Anyone planning to travel for Labor Day weekend can expect to pay more for gasoline. On top of Biden administration policies that have caused gas costs to rise, Hurricane Ida has shut down more than 95 percent of oil production in the Gulf of Mexico.
The federal Bureau of Safety and Environmental Enforcement confirmed the stop in oil production, with firms suspending 1.74 million barrels per day in oil production in gulf.
“Production platforms are the structures located offshore from which oil and gas are produced,” the bureau said. “Unlike drilling rigs, which typically move from location to location, production facilities remain in the same location throughout a project’s duration.”

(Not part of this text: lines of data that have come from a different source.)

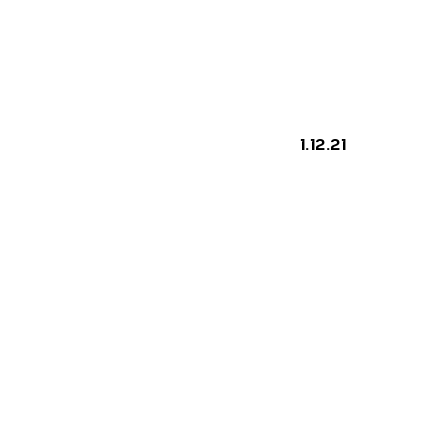
ILATI
As
 ONE
1.12.21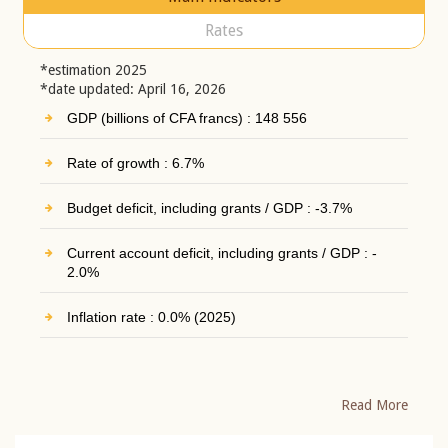
Rates
*estimation 2025
*date updated: April 16, 2026
GDP (billions of CFA francs) : 148 556
Rate of growth : 6.7%
Budget deficit, including grants / GDP : -3.7%
Current account deficit, including grants / GDP : -
2.0%
Inflation rate : 0.0% (2025)
Read More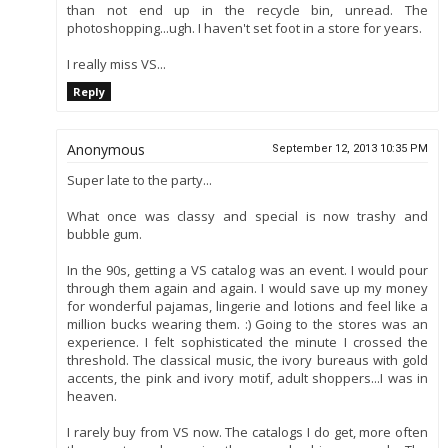
than not end up in the recycle bin, unread. The
photoshopping...ugh. I haven't set foot in a store for years.
I really miss VS...
Reply
Anonymous
September 12, 2013 10:35 PM
Super late to the party...
What once was classy and special is now trashy and
bubble gum.
In the 90s, getting a VS catalog was an event. I would pour
through them again and again. I would save up my money
for wonderful pajamas, lingerie and lotions and feel like a
million bucks wearing them. :) Going to the stores was an
experience. I felt sophisticated the minute I crossed the
threshold. The classical music, the ivory bureaus with gold
accents, the pink and ivory motif, adult shoppers...I was in
heaven.
I rarely buy from VS now. The catalogs I do get, more often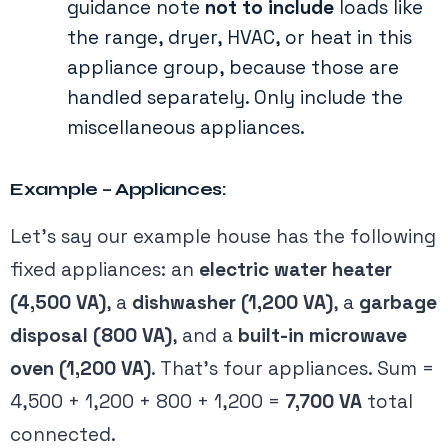
guidance note
not to include
loads like
the range, dryer, HVAC, or heat in this
appliance group​, because those are
handled separately. Only include the
miscellaneous appliances.
Example – Appliances:
Let’s say our example house has the following
fixed appliances: an
electric water heater
(4,500 VA)
, a
dishwasher (1,200 VA)
, a
garbage
disposal (800 VA)
, and a
built-in microwave
oven (1,200 VA)
. That’s four appliances. Sum =
4,500 + 1,200 + 800 + 1,200 =
7,700 VA
total
connected.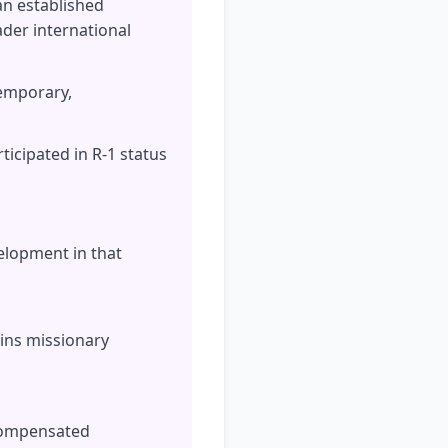
 an established
der international
temporary,
icipated in R-1 status
velopment in that
ains missionary
ncompensated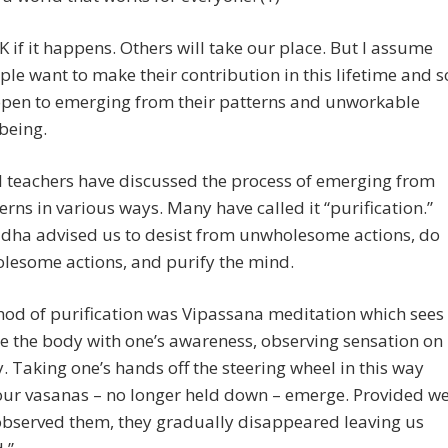
K if it happens. Others will take our place. But I assume
ple want to make their contribution in this lifetime and s
open to emerging from their patterns and unworkable
being.
l teachers have discussed the process of emerging from
erns in various ways. Many have called it “purification.”
dha advised us to desist from unwholesome actions, do
lesome actions, and purify the mind.
od of purification was Vipassana meditation which sees
le the body with one’s awareness, observing sensation on
. Taking one’s hands off the steering wheel in this way
our vasanas – no longer held down – emerge. Provided w
observed them, they gradually disappeared leaving us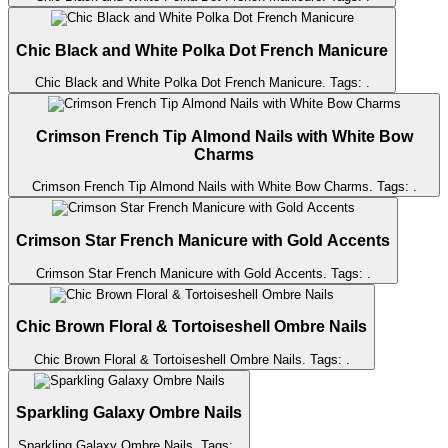
Chic Black and White Polka Dot French Manicure
Chic Black and White Polka Dot French Manicure
. Tags:
.
Crimson French Tip Almond Nails with White Bow
Charms
Crimson French Tip Almond Nails with White Bow Charms
. Tags:
.
Crimson Star French Manicure with Gold Accents
Crimson Star French Manicure with Gold Accents
. Tags:
.
Chic Brown Floral & Tortoiseshell Ombre Nails
Chic Brown Floral & Tortoiseshell Ombre Nails
. Tags:
.
Sparkling Galaxy Ombre Nails
Sparkling Galaxy Ombre Nails
. Tags:
.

The issue is that the Gulf Coast is home to some of America’s largest oil refineries, and the hurricane’s ferocious winds make it nearly impossible to operate the facilities. The oil companies and refineries typically shut down production during such times, as they did this time with Ida. That makes sense, given that more than one million people in the area of landfall are now without power.

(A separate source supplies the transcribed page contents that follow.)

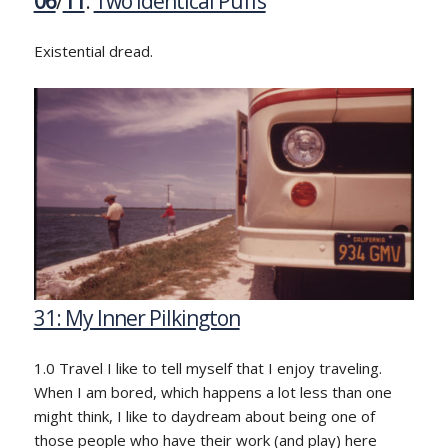
06
/
11
:
Two Identical Puffs
Existential dread.
31: My Inner Pilkington
1.0 Travel I like to tell myself that I enjoy traveling.
When I am bored, which happens a lot less than one
might think, I like to daydream about being one of
those people who have their work (and play) here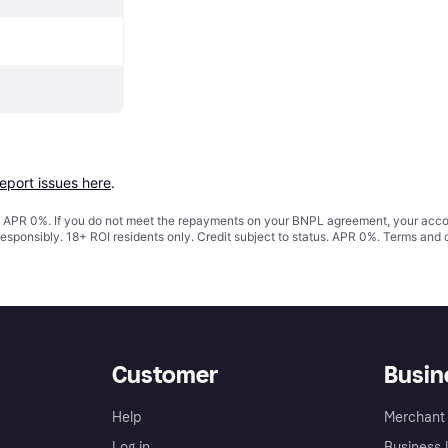
report issues here
.
s. APR 0%. If you do not meet the repayments on your BNPL agreement, your accoun
responsibly. 18+ ROI residents only. Credit subject to status. APR 0%.
Terms and 
Customer
Busin
Help
Merchant 
Log in
Business l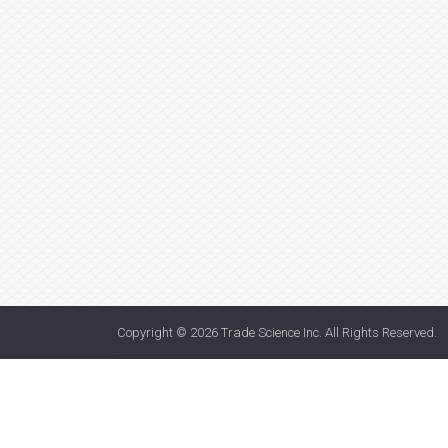
Copyright © 2026
Trade Science Inc
. All Rights Reserved.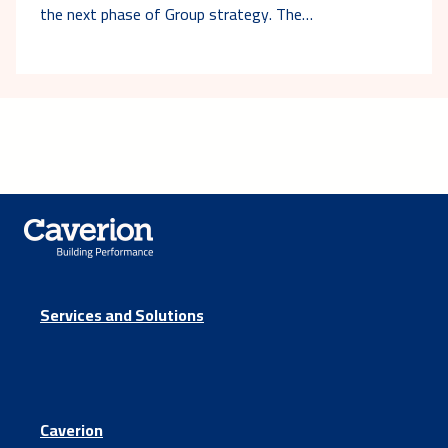
the next phase of Group strategy. The…
Services and Solutions
Caverion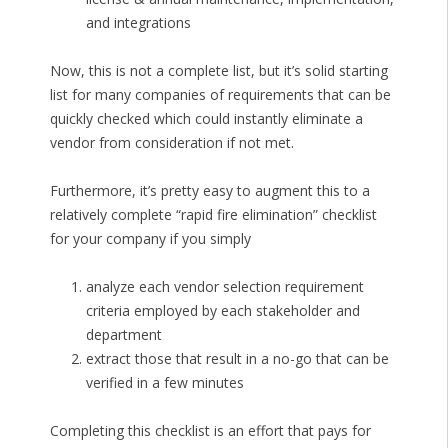
and integrations
Now, this is not a complete list, but it’s solid starting
list for many companies of requirements that can be
quickly checked which could instantly eliminate a
vendor from consideration if not met.
Furthermore, it’s pretty easy to augment this to a
relatively complete “rapid fire elimination” checklist
for your company if you simply
analyze each vendor selection requirement
criteria employed by each stakeholder and
department
extract those that result in a no-go that can be
verified in a few minutes
Completing this checklist is an effort that pays for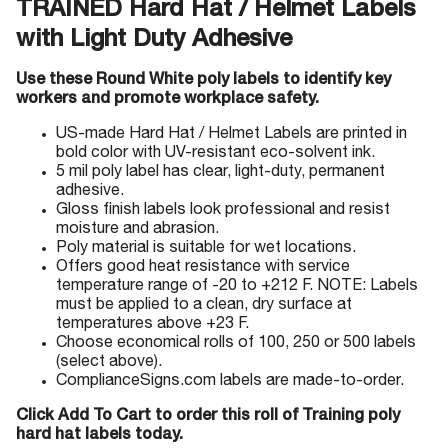
TRAINED Hard Hat / Helmet Labels
with Light Duty Adhesive
Use these Round White poly labels to identify key
workers and promote workplace safety.
US-made Hard Hat / Helmet Labels are printed in
bold color with UV-resistant eco-solvent ink.
5 mil poly label has clear, light-duty, permanent
adhesive.
Gloss finish labels look professional and resist
moisture and abrasion.
Poly material is suitable for wet locations.
Offers good heat resistance with service
temperature range of -20 to +212 F. NOTE: Labels
must be applied to a clean, dry surface at
temperatures above +23 F.
Choose economical rolls of 100, 250 or 500 labels
(select above).
ComplianceSigns.com labels are made-to-order.
Click Add To Cart to order this roll of Training poly
hard hat labels today.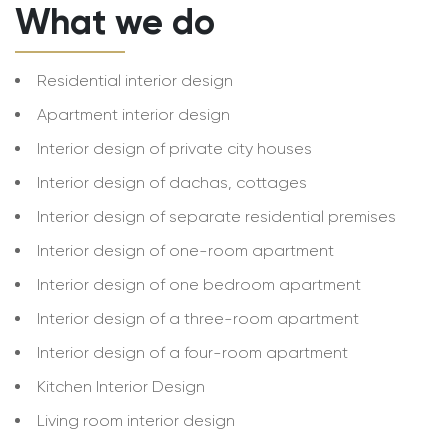
What we do
Residential interior design
Apartment interior design
Interior design of private city houses
Interior design of dachas, cottages
Interior design of separate residential premises
Interior design of one-room apartment
Interior design of one bedroom apartment
Interior design of a three-room apartment
Interior design of a four-room apartment
Kitchen Interior Design
Living room interior design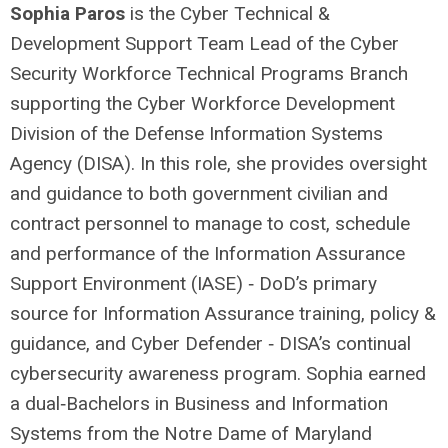
Sophia Paros
is the Cyber Technical &
Development Support Team Lead of the Cyber
Security Workforce Technical Programs Branch
supporting the Cyber Workforce Development
Division of the Defense Information Systems
Agency (DISA). In this role, she provides oversight
and guidance to both government civilian and
contract personnel to manage to cost, schedule
and performance of the Information Assurance
Support Environment (IASE) ‐ DoD’s primary
source for Information Assurance training, policy &
guidance, and Cyber Defender ‐ DISA’s continual
cybersecurity awareness program. Sophia earned
a dual‐Bachelors in Business and Information
Systems from the Notre Dame of Maryland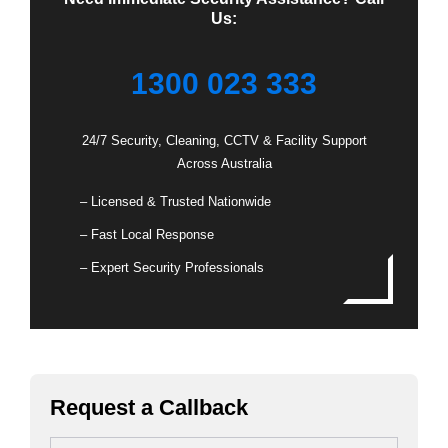
Us:
1300 023 333
24/7 Security, Cleaning, CCTV & Facility Support
Across Australia
– Licensed & Trusted Nationwide
– Fast Local Response
– Expert Security Professionals
Request a Callback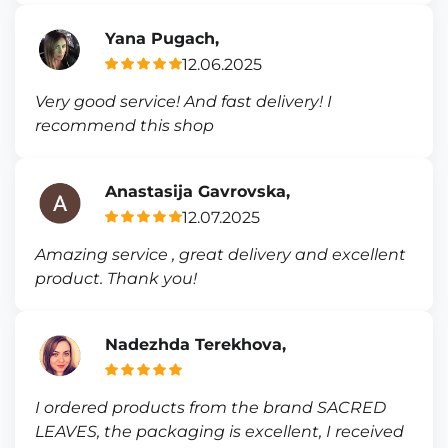
Yana Pugach,
12.06.2025
Very good service! And fast delivery! I
recommend this shop
Anastasija Gavrovska,
12.07.2025
Amazing service , great delivery and excellent
product. Thank you!
Nadezhda Terekhova,
I ordered products from the brand SACRED
LEAVES, the packaging is excellent, I received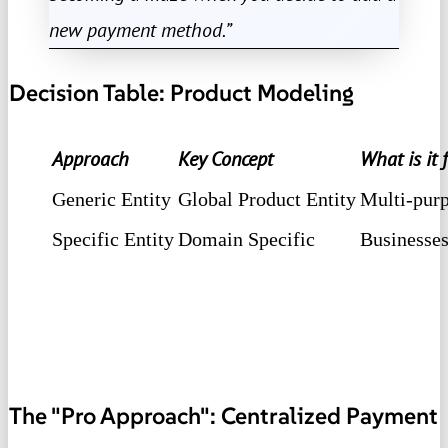
new payment method.”
Decision Table: Product Modeling
Approach
Key Concept
What is it 
Generic Entity
Global Product Entity
Multi-purpo
Specific Entity
Domain Specific
Businesses
The "Pro Approach": Centralized Payment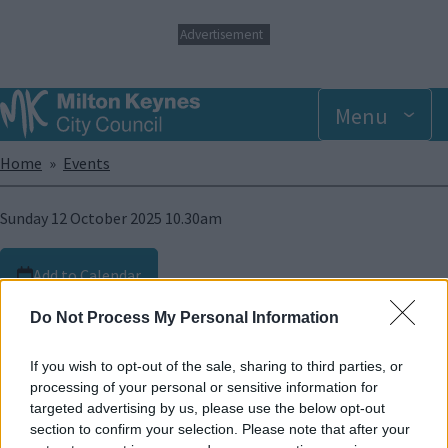
S
Advertisement
k
i
p
t
Menu
o
m
Breadcrumbs
Home
Events
a
i
n
Sunday 12 October 2025 10.30am
c
o
n
Add to Calendar
t
e
10 - 14 October 2025
Do Not Process My Personal Information
n
t
Dir:
Eva Libertad, 2025
If you wish to opt-out of the sale, sharing to third parties, or
Run time:
100 mins
processing of your personal or sensitive information for
targeted advertising by us, please use the below opt-out
Angela’s deafness raises concerns during her pregnancy
section to confirm your selection. Please note that after your
regarding connecting with her daughter. Post-delivery,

The cut in production of gas means three things, according to “Forbes”:
- First, people will still want to buy gasoline to commute to work, but the refineries won’t be making any gas during the storm. A lower supply of gas with essentially unchanged demand will help lift fuel prices.
- Second, refineries in the affected area will not be buying oil to make into gasoline. That means there will be a drop in demand for oil. Part of that will offset the reduced supply from oil wells that got shut down during the hurricane’s approach. This slight offset helps explain why the percentage decrease in oil prices was modest compared to the proportionate increase in gasoline prices.
- Third, these hurricane-induced price moves likely will reverse as the storm dissipates. At that point refineries will start operating once again, depending on the need for repairs.
Gasoline and other fuel costs have risen by almost 100% since mid-January. Biden was mocked in early July for asserting that his policies saved 16 cents per Fourth of July meals.